[TEST] 007 First Light, martinis, explosions et infiltration

IO Interactive réussit son retour de James Bond avec un jeu qui assume pleinement son ADN de blockbuster d’espionnage. 007 First Light a le bon goût de ne pas chercher à copier bêtement une formule existante, préférant construire une aventure très cinématographique autour d’un Bond encore jeune, encore imparfait, mais déjà terriblement prometteur.

Un Bond à construire

Le principal intérêt du jeu tient à son héros. En choisissant un Bond en début de carrière, le scénario évite l’écueil du personnage trop installé et lui redonne une marge d’évolution bienvenue. On ne joue pas un agent déjà sûr de lui à chaque seconde, mais un homme qui doit encore mériter son statut, apprendre à composer avec ses limites et transformer ses maladresses en force.

Cette idée fonctionne parce qu’elle donne du mouvement à l’ensemble. James Bond n’est pas simplement là pour briller, il doit encore trouver sa place, ce qui rend sa trajectoire plus crédible et plus attachante. Le jeu profite aussi de cette construction pour installer un rapport plus naturel entre le personnage, ses missions et les enjeux qui l’entourent, sans forcer une légende trop lourde dès le départ.

Infiltration, action et gadgets

Sur le plan du gameplay, 007 First Light repose sur un mélange assez malin entre infiltration, improvisation et action plus directe. Le titre ne se contente pas d’enchaîner des séquences spectaculaires : il cherche aussi à faire sentir ce que signifie être un espion dans le feu de l’action, avec des situations où l’on doit observer, manipuler, détourner l’attention ou agir vite selon le contexte.

Les gadgets participent beaucoup à cette sensation. Ils ne sont pas là pour faire joli, mais pour nourrir la variété des approches et donner au joueur des outils qui collent vraiment à l’imaginaire Bond. C’est un point important, parce qu’un jeu James Bond ne peut pas se contenter d’un simple système de tir ; il doit aussi faire vivre l’idée du stratagème, du coup préparé et de la sortie de crise élégante.

Le jeu parvient souvent à maintenir cet équilibre, mais il n’échappe pas à quelques limites.
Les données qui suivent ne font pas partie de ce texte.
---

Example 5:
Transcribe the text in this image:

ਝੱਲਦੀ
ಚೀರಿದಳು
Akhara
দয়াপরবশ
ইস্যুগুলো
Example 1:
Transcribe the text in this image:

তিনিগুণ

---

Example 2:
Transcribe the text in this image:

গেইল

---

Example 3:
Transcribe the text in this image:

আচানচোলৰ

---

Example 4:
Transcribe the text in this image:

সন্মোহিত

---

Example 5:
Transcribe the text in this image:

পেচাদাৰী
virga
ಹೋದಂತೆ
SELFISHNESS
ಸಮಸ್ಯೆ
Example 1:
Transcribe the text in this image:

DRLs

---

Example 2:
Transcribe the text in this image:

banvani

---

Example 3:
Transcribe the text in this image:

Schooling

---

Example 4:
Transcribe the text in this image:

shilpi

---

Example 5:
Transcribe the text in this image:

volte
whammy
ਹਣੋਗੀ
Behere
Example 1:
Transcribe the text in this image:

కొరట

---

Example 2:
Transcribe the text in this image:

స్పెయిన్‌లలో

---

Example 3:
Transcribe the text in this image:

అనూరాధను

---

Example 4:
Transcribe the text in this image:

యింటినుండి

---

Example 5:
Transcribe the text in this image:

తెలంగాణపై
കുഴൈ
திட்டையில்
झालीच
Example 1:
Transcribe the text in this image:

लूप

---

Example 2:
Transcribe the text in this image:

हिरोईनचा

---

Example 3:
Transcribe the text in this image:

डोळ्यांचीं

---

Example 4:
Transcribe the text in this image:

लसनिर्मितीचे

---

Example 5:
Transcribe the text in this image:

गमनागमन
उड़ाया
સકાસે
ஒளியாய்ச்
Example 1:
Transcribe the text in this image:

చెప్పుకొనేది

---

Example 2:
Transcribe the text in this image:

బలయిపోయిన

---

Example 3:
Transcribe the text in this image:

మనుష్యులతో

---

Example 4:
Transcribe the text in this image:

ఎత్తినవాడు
Certaines séquences paraissent très cadrées, avec une liberté moins large qu’on pourrait l’espérer d’un studio comme IO Interactive, et quelques affrontements donnent parfois une impression un peu rigide. Cela ne casse jamais complètement l’expérience, mais on sent que le jeu préfère la maîtrise au grand débordement.

Une vraie identité de film

Là où 007 First Light impressionne le plus, c’est dans sa manière de faire croire à un véritable film interactif. La mise en scène est soignée, les décors ont du caractère, les transitions sont propres et l’ensemble dégage cette élégance très particulière qu’on attend d’un Bond bien né. Le jeu comprend qu’une aventure 007 doit avant tout avoir du panache.

Cette identité visuelle et sonore porte énormément le projet. On sent une volonté très nette de jouer sur la classe, le rythme et le sens du spectacle, sans oublier les moments plus tendus où l’espionnage reprend le dessus. Le jeu sait donner de l’allure à ses scènes, et c’est essentiel : un Bond sans aura n’est qu’un agent parmi d’autres, alors qu’ici, la personnalité du monde traversé compte autant que l’action elle-même.

Technique et limites

Sur le plan technique, le résultat reste globalement convaincant, même si tout n’est pas parfaitement lisse. L’ambition visuelle est réelle, avec un sens du détail qui sert bien l’univers, mais quelques imperfections viennent rappeler que le jeu n’est pas totalement exempt de défauts. La direction artistique compense souvent ces petites faiblesses, mais elles existent et méritent d’être signalées.

Le plus gros reproche concerne surtout la sensation de cadre. Par moments, le jeu semble tellement vouloir contrôler le rythme qu’il laisse moins d’espace à l’initiative du joueur. C’est cohérent avec sa volonté de faire un grand spectacle, mais cela retire un peu de souffle à certaines situations, comme si l’aventure préférait trop souvent guider plutôt que surprendre.

 

Verdict

007 First Light réussit son contrat de départ : proposer un vrai jeu James Bond, élégant, tendu et suffisamment distinct pour exister par lui-même. Ce n’est pas un révolutionnaire, mais c’est un projet qui sait exactement ce qu’il veut raconter et comment le mettre en scène. Avec ses qualités d’ambiance, sa direction solide et son Bond bien pensé, le jeu s’impose comme une très belle réussite d’ensemble, malgré quelques rigidités de structure.